▸ **PROMPT**: Since only a count is wanted, work out how many lines in the material below contain the word "which" and return that number.

▸ **DATA TO USE**:
━━━━

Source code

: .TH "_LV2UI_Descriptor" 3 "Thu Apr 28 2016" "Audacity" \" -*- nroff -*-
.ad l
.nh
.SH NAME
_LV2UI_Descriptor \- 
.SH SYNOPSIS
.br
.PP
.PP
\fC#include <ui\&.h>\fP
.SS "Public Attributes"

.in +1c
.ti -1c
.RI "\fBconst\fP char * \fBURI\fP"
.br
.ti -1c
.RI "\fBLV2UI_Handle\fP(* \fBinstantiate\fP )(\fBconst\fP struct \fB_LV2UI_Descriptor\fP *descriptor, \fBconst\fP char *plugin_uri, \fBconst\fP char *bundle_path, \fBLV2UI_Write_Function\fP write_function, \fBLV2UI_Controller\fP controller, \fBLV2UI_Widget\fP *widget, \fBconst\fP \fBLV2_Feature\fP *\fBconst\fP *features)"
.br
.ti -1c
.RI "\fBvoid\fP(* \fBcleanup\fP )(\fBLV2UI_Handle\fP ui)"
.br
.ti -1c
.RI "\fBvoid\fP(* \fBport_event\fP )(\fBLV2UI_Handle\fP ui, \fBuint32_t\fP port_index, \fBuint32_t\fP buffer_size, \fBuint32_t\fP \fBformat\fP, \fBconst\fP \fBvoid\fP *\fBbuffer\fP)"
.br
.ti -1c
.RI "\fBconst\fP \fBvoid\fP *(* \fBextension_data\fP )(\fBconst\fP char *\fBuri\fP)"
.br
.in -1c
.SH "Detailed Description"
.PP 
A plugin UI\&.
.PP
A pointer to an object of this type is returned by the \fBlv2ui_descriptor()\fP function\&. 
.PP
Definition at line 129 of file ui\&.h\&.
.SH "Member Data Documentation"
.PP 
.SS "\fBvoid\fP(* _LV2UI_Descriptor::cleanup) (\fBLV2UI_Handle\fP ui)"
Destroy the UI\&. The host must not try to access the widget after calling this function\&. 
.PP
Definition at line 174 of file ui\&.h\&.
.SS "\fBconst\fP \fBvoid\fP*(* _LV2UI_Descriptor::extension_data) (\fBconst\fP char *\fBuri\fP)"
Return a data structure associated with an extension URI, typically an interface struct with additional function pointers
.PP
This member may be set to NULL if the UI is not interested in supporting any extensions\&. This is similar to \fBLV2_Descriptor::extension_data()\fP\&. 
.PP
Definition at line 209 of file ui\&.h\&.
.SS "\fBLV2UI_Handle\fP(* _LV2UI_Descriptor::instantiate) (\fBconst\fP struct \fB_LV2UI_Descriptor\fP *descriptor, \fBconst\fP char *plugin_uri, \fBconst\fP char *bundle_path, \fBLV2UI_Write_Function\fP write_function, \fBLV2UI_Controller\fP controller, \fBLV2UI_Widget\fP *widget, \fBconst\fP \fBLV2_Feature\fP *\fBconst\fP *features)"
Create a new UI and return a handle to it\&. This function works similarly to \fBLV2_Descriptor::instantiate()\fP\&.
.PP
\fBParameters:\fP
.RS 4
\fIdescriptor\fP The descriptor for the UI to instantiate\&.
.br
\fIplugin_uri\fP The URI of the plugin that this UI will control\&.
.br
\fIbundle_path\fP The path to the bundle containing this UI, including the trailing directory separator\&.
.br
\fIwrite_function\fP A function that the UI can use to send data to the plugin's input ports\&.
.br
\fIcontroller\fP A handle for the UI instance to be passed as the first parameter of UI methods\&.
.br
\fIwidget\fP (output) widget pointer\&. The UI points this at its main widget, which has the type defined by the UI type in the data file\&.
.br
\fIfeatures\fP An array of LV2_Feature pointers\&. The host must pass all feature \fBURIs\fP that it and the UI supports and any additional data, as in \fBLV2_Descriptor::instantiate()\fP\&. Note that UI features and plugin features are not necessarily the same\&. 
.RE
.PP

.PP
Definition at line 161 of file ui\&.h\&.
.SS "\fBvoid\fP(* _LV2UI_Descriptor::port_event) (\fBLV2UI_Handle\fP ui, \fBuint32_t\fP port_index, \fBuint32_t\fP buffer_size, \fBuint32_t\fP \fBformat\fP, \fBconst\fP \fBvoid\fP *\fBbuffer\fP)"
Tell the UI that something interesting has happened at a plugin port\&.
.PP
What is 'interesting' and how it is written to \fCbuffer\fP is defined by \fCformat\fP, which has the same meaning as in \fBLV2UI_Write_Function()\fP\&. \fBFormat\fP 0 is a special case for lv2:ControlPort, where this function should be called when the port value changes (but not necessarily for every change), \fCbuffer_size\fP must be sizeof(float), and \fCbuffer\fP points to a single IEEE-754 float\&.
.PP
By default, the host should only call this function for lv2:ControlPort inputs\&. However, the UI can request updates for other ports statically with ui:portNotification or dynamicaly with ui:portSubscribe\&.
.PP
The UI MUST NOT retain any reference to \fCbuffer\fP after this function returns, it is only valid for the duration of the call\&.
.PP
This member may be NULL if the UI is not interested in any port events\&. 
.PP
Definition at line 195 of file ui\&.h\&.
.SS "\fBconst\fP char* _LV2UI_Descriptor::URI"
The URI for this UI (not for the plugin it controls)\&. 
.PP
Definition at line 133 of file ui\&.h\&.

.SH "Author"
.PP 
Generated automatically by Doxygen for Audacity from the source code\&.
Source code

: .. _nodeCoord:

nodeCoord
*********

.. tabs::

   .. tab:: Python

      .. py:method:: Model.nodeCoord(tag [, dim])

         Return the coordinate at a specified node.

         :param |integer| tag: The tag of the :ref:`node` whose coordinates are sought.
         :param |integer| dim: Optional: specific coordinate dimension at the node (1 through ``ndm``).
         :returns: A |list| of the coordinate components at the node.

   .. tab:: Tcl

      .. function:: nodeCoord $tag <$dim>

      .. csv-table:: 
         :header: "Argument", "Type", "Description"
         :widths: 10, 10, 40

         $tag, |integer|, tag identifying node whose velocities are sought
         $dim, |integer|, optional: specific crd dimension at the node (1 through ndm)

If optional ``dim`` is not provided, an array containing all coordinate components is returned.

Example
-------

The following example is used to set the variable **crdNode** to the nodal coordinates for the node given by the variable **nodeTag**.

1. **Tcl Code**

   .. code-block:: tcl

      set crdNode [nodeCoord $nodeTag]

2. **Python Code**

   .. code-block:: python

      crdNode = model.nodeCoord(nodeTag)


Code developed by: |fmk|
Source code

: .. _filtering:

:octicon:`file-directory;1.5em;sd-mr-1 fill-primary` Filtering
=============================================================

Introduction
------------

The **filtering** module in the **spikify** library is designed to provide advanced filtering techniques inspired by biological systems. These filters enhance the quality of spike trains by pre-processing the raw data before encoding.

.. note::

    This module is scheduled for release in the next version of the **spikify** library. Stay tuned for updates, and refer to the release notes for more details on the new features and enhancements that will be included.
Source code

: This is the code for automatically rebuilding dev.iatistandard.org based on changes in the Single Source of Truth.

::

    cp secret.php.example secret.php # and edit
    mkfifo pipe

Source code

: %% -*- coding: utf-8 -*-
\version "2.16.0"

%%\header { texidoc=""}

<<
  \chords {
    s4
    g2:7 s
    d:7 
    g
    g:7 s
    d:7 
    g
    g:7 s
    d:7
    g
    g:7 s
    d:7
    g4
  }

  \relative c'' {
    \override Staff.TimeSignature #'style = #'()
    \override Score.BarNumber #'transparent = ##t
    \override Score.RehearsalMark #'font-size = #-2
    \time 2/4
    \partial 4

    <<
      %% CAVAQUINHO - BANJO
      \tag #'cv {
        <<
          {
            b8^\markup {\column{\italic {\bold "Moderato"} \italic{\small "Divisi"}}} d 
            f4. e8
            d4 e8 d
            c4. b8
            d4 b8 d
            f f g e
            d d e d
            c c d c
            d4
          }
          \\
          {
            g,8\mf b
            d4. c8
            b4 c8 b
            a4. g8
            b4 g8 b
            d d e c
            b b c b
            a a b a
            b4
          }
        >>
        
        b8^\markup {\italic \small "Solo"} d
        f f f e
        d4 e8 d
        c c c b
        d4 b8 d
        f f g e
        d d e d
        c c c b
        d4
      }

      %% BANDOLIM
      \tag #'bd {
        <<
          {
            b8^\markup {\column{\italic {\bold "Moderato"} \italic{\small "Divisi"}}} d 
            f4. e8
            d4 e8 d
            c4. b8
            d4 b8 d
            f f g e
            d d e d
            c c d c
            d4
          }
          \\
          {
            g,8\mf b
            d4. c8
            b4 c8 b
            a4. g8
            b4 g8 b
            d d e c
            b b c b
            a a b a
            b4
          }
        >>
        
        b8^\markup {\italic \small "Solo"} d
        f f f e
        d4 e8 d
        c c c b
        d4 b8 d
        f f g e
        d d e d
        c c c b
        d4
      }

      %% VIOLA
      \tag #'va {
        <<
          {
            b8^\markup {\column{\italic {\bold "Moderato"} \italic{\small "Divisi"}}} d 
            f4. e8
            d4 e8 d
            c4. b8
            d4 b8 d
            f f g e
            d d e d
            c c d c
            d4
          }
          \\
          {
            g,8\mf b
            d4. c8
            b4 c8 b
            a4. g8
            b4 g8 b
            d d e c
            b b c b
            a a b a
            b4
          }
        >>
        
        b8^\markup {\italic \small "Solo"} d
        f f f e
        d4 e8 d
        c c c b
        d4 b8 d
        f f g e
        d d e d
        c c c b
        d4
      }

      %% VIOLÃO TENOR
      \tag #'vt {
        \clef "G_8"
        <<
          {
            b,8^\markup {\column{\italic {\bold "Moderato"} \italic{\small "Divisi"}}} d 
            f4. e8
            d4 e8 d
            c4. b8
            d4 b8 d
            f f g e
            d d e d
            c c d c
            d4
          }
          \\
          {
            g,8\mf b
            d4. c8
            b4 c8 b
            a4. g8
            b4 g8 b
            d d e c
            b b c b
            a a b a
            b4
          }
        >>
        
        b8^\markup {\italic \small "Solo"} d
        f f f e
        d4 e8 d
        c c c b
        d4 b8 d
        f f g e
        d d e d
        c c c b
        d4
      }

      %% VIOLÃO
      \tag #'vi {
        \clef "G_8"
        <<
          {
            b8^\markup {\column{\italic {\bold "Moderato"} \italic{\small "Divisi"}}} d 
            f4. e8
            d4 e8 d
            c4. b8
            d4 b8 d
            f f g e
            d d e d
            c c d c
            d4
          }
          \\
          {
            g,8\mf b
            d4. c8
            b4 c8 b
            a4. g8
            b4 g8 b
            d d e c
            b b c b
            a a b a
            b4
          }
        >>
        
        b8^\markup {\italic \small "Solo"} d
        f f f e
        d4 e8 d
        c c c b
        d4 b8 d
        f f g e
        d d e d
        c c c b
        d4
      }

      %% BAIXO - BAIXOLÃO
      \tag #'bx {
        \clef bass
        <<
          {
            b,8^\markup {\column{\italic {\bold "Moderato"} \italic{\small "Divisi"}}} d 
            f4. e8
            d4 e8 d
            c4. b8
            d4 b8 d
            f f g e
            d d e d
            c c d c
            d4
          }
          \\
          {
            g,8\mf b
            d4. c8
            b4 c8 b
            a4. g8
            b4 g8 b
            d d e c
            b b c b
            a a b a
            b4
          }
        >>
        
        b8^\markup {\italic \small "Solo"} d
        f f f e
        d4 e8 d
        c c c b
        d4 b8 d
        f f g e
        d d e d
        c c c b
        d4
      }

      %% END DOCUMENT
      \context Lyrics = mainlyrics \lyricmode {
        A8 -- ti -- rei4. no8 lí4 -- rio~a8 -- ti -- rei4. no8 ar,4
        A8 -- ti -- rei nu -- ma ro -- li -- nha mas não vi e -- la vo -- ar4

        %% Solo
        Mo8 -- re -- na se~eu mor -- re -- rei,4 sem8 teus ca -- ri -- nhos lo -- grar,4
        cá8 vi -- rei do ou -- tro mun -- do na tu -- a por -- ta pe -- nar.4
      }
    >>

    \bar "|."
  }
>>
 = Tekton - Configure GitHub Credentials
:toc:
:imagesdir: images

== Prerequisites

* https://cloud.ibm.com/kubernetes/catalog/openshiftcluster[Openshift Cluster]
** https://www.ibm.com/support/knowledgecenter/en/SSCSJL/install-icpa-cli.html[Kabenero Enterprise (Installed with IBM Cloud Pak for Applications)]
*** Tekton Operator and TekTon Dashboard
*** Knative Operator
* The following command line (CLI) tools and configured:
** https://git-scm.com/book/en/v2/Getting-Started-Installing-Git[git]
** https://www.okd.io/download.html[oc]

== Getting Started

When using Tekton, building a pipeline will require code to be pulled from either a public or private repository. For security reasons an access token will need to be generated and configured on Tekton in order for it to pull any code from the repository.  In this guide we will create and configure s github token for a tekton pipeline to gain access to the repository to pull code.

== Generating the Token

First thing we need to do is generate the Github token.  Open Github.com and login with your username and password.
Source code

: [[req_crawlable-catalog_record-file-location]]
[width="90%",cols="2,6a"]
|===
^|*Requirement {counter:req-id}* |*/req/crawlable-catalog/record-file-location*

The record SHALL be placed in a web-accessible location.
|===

━━━━

▸ **EXERCISE OUTPUT**: 2